Sepanjang artikel itu, pertanyaan terus menghampiriku. Apakah Sdri. Li telah berhenti berpikir bahwa orang-orang di sekelilingnya bergumul dengan kesenangan yang serupa dengan kesenangannya? Apakah dia pernah bertanya apa tujuannya ke Uganda? Mengapa dia mengharapkan kami untuk melayaninya sebaik mungkin dengan peluang dan pengetahuan? Sudahkah dia menilai posisinya dalam konteks ini, seperti mengapa “sukarelawan” seperti dia dikirim untuk mendapatkan keterampilan di belahan dunia di mana lebih dari 2.000 orang lain tidak mendapatkan kesempatan yang sama seperti yang dia dapatkan? Apakah penelitian kecil tentang negara kami tidak berguna? Dan apakah tidak ada seorang pun kenalan Anda yang Anda masih bisa  ingat? Mungkin seorang wanita yang menyiapkan makan siang yang Anda katakan bahwa Anda makan sendirian? Seseorang yang menyambut Anda di kantor keuangan mikro di hari-hari pertama Anda? Apakah tidak ada kebaikan yang ditunjukkan kepada Anda selama di Uganda yang layak disebut? Atau mungkin sekarang Anda bisa menjadi salah satu ahli tentang Afrika yang kami lihat bermunculan di sekitar kami karena “pemahaman Anda tentang budaya lain” yang diperoleh selama tugas singkat Anda di “tanah air kami?”

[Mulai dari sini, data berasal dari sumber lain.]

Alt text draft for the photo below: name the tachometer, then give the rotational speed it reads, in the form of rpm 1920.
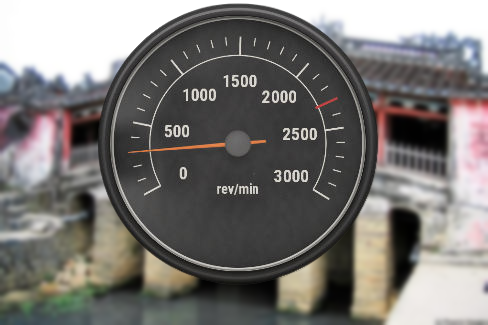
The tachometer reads rpm 300
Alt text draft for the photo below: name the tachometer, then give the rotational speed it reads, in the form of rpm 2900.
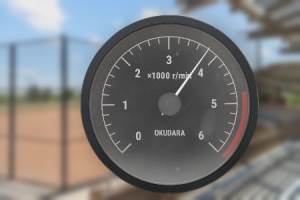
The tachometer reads rpm 3800
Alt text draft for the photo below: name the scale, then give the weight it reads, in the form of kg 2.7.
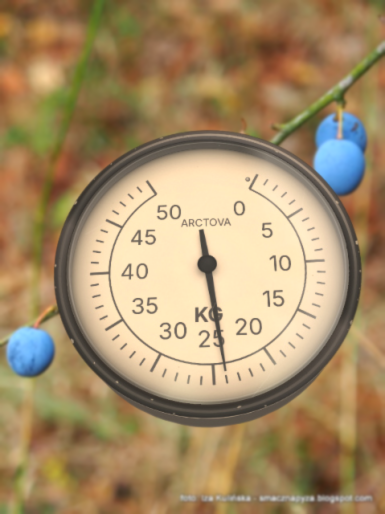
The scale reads kg 24
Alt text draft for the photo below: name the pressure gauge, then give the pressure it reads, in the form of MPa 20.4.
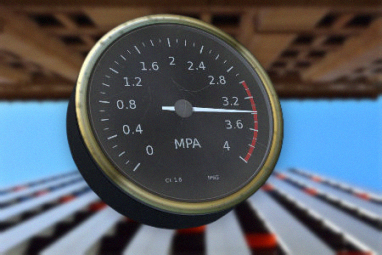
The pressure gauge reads MPa 3.4
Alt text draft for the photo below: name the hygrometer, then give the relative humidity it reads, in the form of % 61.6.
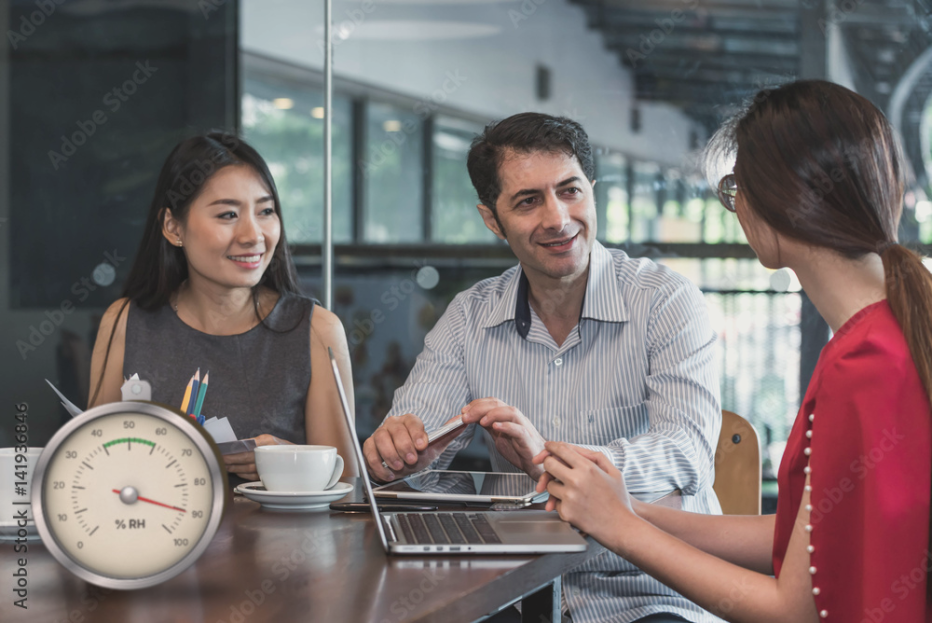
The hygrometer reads % 90
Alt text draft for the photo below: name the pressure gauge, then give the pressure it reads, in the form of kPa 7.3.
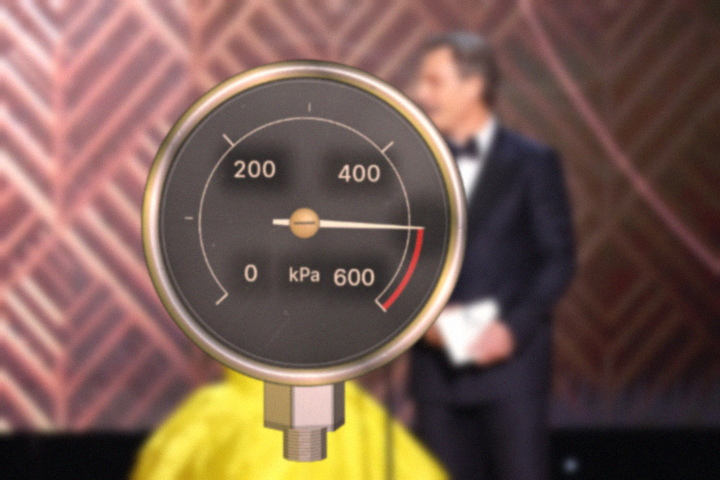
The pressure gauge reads kPa 500
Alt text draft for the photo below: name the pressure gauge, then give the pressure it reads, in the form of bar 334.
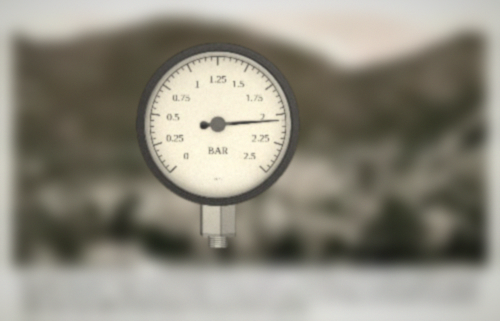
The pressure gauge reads bar 2.05
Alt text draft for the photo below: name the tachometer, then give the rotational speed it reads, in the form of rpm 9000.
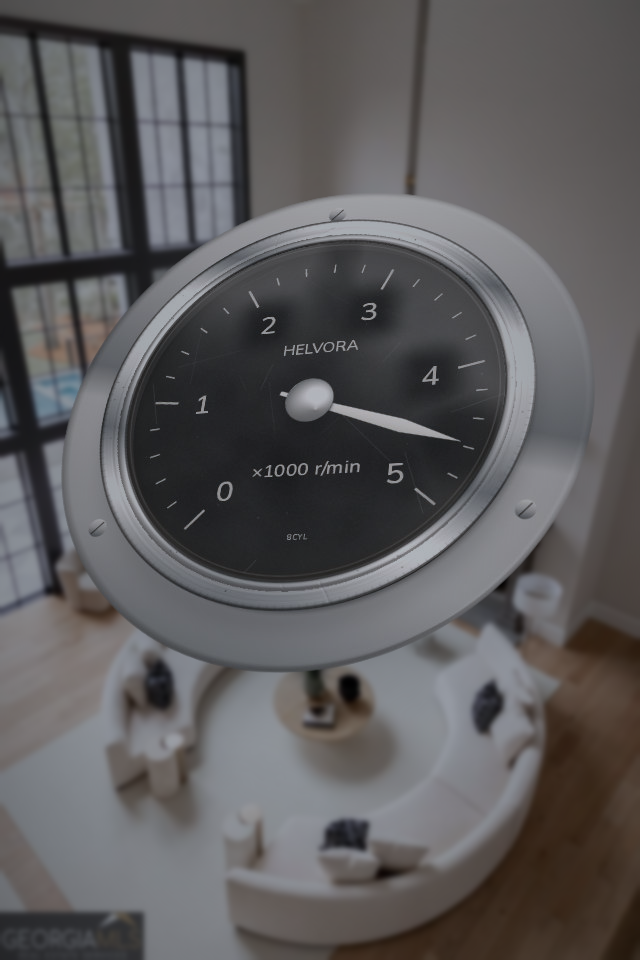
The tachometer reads rpm 4600
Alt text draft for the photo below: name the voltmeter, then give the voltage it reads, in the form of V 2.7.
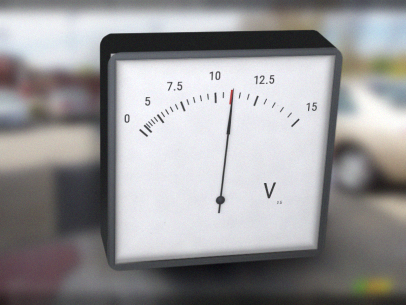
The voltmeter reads V 11
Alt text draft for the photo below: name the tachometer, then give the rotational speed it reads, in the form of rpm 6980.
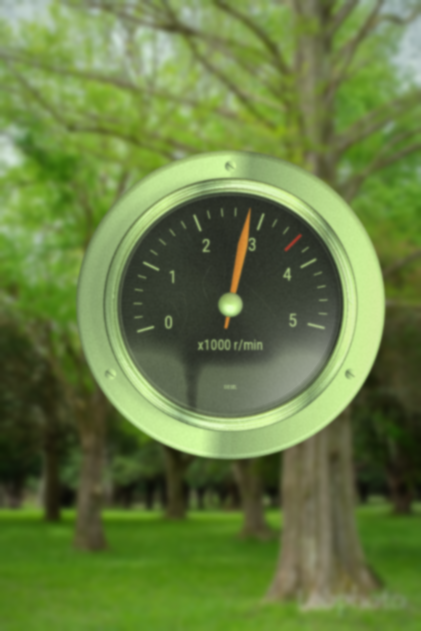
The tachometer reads rpm 2800
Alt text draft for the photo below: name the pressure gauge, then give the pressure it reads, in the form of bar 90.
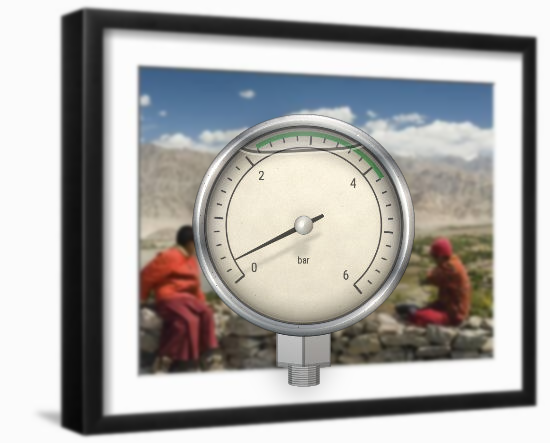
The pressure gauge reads bar 0.3
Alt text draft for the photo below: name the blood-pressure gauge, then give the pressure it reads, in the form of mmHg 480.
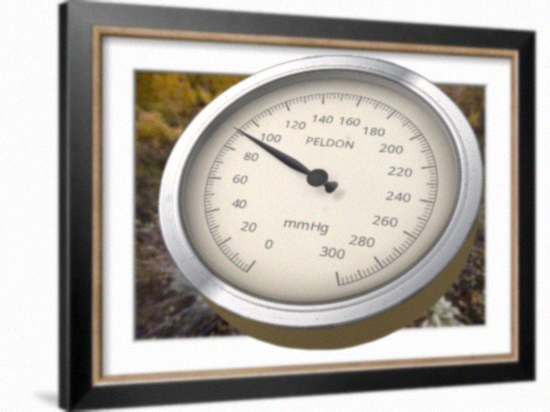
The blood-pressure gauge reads mmHg 90
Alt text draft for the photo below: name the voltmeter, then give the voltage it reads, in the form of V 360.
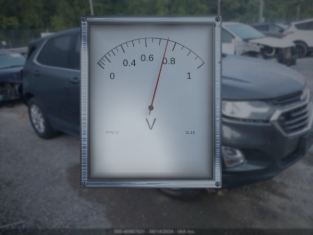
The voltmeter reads V 0.75
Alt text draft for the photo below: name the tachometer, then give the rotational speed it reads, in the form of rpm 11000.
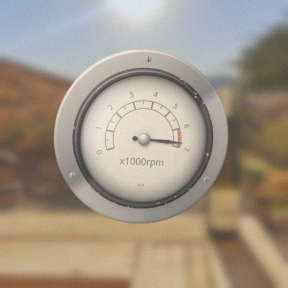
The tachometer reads rpm 6750
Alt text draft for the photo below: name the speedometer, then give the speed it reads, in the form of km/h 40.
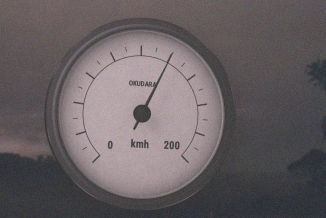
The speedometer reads km/h 120
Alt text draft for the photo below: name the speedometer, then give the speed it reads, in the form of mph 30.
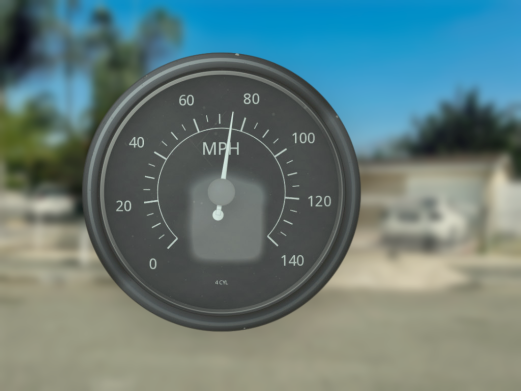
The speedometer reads mph 75
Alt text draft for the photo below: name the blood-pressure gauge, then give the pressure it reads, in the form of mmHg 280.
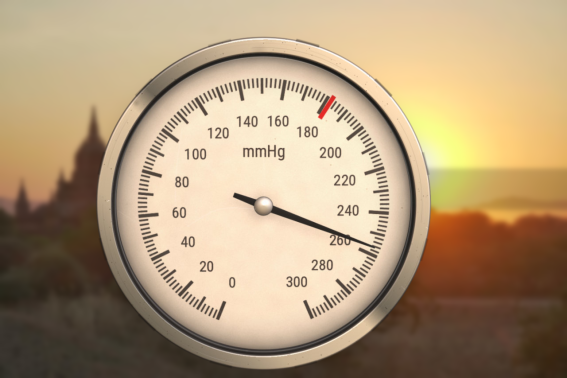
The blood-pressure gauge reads mmHg 256
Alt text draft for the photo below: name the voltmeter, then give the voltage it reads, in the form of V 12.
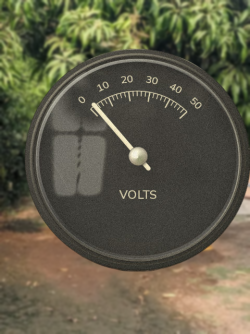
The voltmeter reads V 2
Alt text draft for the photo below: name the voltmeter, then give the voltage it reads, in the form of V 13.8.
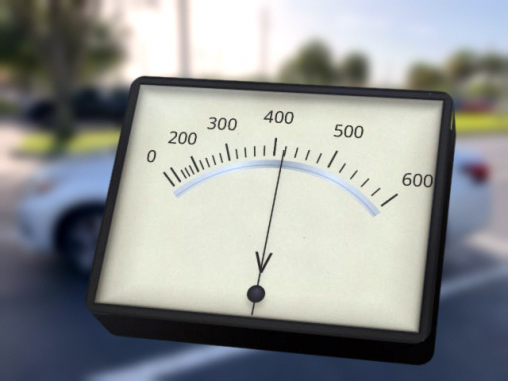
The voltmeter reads V 420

Untuk membantu Anda menjawab pertanyaan-pertanyaan ini, saya ingin Anda membaca tulisan Your White Savior Complex is detrimental to my development [3]” (Sindrom Pengagungan Kulit Putihmu Menghambat Perkembanganku) oleh TMS Ruge. Ruge menjuluki dirinya sebagai “Orang Afrika Terpelajar yang Marah,” sama seperti aku. Anda hidup di dalam keberagaman ini terlepas dari kesukuan Anda. Ya, Anda menjalani masa mencekam, tapi saya sarankan Anda membaca sungguh-sungguh The Reductive Seduction of Other People’s Problems [4] (Godaan Menyepelekan Masalah Orang Lain) oleh Courtney Martin untuk memahami penyebabnya.

Tulisan Sdri. Li diakhiri dengan kalimat yang terkenal. Setelah menceritakan usahanya menghadapi orang-orang jahat Uganda, dia menyimpulkan tulisannya dengan kalimat: “Uganda adalah negara yang indah dengan penduduknya yang baik yang memberikan aku cerita luar biasa dan memberikanku begitu banyak kesempatan.” Tapi, artikelnya tidak pernah membahas apa pun tentang “orang-orang baik” itu, tidak juga menceritakan cerita-cerita luar biasa dari penduduk Uganda. Selain “baik”—yang merupakan ungkapan umum yang digunakan oleh orang asing yang memilih menghindar dari menceritakan realita kami—kami tidak pernah diizinkan untuk berbeda. Kami tidak diizinkan untuk beragam seperti masyarakat lain. Bukankah pandangan orang-orang yang membedakan kebaikan di satu sisi dan kecurangan di sisi lain, menghambat pembangunan yang merupakan tujuan Anda ke sini? Seseorang mengharapkan Sdri. Li merenungkannya.